Q Personnalités marquantes

R Il y en a plusieurs. Je dirais Steve Laboissonnière, un très bon joueur d’arrêt-court dans le junior. J’avais toujours été receveur, mais je voulais jouer à l’arrêt-court où je m’entraînais aussi. Je l’ai eu comme coach dans le midget AAA et c’est là qu’il a commencé à travailler avec moi pour que je puisse jouer à l’arrêt-court. Et Denis Bérubé, mon coach à Rivière-du-Loup. C’est lui qui a monté l’équipe qu’on a eue et qui a été capable d’aller chercher le meilleur de chacun pour que l’on gagne un championnat.

Q Rêve

R J’aimerais retourner en Europe avec ma blonde.

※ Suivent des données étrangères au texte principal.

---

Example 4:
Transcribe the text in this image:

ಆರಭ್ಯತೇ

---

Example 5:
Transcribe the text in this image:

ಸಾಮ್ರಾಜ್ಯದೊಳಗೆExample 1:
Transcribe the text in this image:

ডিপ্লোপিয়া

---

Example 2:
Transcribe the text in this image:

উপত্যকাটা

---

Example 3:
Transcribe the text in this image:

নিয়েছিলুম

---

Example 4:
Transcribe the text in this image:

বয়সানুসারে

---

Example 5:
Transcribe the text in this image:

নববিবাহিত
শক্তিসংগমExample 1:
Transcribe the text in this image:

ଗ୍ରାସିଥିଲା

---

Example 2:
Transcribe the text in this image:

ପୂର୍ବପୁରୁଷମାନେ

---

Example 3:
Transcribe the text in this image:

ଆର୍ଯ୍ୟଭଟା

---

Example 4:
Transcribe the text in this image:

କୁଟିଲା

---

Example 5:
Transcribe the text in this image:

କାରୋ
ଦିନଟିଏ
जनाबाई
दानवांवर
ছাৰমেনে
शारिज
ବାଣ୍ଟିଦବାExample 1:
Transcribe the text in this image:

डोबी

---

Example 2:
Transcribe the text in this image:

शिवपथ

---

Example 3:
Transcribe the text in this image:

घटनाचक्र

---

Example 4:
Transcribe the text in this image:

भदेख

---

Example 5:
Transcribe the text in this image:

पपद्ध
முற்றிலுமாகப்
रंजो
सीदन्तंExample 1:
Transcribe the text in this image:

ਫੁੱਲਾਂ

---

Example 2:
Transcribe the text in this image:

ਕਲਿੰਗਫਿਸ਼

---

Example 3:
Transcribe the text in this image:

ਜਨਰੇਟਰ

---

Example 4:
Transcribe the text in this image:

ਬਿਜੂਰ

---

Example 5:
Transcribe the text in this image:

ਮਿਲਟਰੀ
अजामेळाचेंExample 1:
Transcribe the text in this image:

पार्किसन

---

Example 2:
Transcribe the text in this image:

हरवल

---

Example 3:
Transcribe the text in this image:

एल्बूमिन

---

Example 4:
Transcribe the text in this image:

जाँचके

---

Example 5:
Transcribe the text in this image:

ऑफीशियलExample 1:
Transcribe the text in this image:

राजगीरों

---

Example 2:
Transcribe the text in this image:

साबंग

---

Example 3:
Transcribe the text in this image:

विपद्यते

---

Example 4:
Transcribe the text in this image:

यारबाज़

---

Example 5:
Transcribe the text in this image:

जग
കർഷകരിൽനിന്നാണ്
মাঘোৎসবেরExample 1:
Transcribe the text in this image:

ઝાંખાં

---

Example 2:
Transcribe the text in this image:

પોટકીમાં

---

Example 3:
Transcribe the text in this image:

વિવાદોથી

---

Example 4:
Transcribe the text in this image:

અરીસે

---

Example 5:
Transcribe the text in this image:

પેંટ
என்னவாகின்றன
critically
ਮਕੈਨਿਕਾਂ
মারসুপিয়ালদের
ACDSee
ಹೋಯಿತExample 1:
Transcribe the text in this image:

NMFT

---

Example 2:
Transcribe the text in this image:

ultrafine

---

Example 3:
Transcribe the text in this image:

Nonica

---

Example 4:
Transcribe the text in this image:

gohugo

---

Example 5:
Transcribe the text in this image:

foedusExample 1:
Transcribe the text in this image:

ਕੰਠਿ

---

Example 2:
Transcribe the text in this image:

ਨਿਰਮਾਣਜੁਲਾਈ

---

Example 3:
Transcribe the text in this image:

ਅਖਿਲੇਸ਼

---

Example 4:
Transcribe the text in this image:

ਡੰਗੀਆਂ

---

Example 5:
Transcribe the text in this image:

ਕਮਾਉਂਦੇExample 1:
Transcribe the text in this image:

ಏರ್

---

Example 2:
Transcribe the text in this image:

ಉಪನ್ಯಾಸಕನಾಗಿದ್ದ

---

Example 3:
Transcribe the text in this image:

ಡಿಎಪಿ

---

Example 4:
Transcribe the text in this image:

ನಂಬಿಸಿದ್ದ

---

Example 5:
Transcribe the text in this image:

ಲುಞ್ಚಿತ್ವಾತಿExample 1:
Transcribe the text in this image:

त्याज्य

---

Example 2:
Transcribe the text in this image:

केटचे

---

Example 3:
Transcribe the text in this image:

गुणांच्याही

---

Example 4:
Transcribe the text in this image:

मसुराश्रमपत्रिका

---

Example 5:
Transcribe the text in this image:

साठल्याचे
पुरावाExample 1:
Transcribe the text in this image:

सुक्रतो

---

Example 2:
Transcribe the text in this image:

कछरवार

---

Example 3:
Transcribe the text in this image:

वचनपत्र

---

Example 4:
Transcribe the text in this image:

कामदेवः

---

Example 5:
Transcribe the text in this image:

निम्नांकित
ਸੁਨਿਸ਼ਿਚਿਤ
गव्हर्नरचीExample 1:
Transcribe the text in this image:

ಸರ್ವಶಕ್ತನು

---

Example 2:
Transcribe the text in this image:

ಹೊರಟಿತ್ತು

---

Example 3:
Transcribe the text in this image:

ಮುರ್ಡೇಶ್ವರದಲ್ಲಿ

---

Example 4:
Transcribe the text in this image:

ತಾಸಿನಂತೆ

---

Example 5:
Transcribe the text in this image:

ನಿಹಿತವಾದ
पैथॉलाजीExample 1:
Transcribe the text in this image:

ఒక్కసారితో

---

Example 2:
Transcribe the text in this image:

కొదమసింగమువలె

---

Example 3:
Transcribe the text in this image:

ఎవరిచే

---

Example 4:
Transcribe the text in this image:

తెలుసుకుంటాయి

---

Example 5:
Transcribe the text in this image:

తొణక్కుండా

Ma mère étant d’origine italienne, j’aimerais vraiment aller en Italie avec toute ma famille. Ma blonde et mes enfants, mais aussi mes parents. Juste pour se rappeler qu’on vient tous de là. 

Q Idoles de jeunesse

R Ozzie Smith. J’avais son poster dans ma chambre.

Q Équipe favorite

R Dans le temps, c’était les Expos. Quand on partait en vacances avec mes parents, on était fâchés mon frère et moi parce qu’on savait qu’on allait manquer des parties de baseball à la télé. Ce n’était pas drôle.